Rookie-level AZL Giants Black
After blitzing the Dominican Summer League last year, Canario had a rough introduction to the AZL but has rallied recently, hitting .272/.398/.346 with seven steals in 19 games. He still shows five potentially above-average tools or better and in July he’s flirted with a 1.000 OPS to show it’s still in there for him to get to them.
High Class A San Jose
Ray Black’s long-delayed ascent to the big leagues offers an excellent reminder of why the Giants will be patient with Adon.
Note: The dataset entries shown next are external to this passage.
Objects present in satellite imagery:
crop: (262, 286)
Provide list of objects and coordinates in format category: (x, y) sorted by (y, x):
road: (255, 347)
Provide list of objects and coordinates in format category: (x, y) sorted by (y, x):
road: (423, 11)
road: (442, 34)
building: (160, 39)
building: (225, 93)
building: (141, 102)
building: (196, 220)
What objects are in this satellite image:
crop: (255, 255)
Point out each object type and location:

As a starter, Adon sits at 97-98 mph throughout his starts and he can sit 99-100 for innings at a time when he feels good. Adon’s control is below-average and he doesn’t yet have a secondary offering he can really rely on, but he can still overwhelm hitters with pure gas.
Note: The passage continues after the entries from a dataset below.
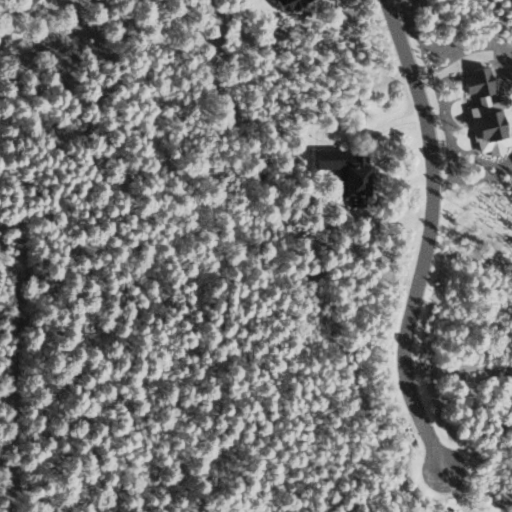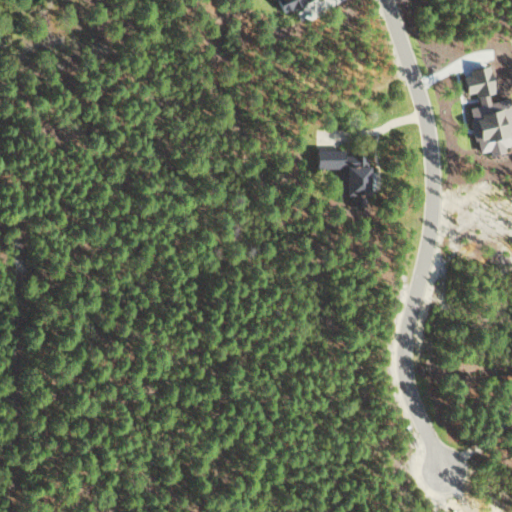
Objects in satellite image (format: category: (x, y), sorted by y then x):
building: (285, 4)
building: (488, 127)
building: (343, 172)
road: (422, 237)
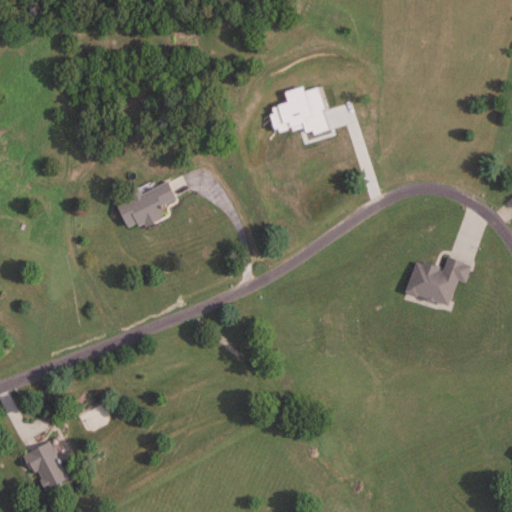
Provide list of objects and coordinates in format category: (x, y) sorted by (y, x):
road: (361, 159)
building: (146, 206)
road: (239, 230)
road: (269, 279)
building: (437, 281)
building: (47, 468)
- RHP Jose Marte has always had plenty of velocity (94-97 mph at his best) but even more encouragingly his control and secondary offerings have improved this season. He is 6-4, 3.84 at low Class A Augusta.
- RHP Ray Black was dropped from the 40-man roster and designated for assignment last year, seemingly felled by his long list of injuries. Instead he bounced back this year to earn his first callup to the majors. Black still can touch 100 mph, but he’s learned that dialing back to the high 90s helps him control his fastball better. If he can stay healthy and improve his below-average control his fastball/slider combo could make him a setup man.
- RHP Tyler Beede reached San Francisco for two poor starts, and his always-shaky fastball command has gotten worse this year. His lack of fastball command has kept him from being able to handle a starting role, and now the Giants are seeing if a move to the bullpen can provide a Kyle Crick-style resurgence.
- OF Sandro Fabian’s wild, free-swinging ways have resulted in a .218/.263/.339 line at high Class A San Jose. He has always been a player whose well-rounded game stands out despite the lack of many plus tools, but for Fabian to reach expectations, he has to hit for average and get on-base to make up for his modest power, which he’s not doing.
- LHP Garrett Williams’ control problems that he seemed to tame last year returned this season with 45 walks in 54 innings as a starter at Double-A Richmond. A move to the bullpen has arrested the worst of his control issues and may be an indicator of his future role.
- C Aramis Garcia has long been known as a bat-first catcher. His glove got better this year, but his bat has disappeared, which makes for a rough trade-off. He’s batting .238/.284/.414 at Double-A Richmond, and may need a third straight year at the level next season.
- SS C.J. Hinojosa is back on the field after missing the first half of the season with an Achilles injury and a 50-game suspension for a second positive test for a drug of abuse.
- OF Heath Quinn missed a month with a hamstring injury but has returned and been productive high Class A San Jose.
- LHP Andrew Suarez has proven to be a very reliable and durable member of the Giants rotation as a rookie.
- RHP Reyes Moronta has been one of the best relievers in the Giants bullpen this year as a rookie.
- OF Austin Slater has served as a backup outfielder/pinch hitter in two stints with the big league club.
- RHP Pierce Johnson has been ineffective but he needs only one more relief appearance to exhaust his prospect eligibility.
- RHP Dereck Rodriguez has proven to be a very useful minor league free agent signing. He stepped into the Giants rotation after injuries to Jeff Samardzija and Johnny Cueto and now needs only 3.2 more innings to graduate from prospect eligibility.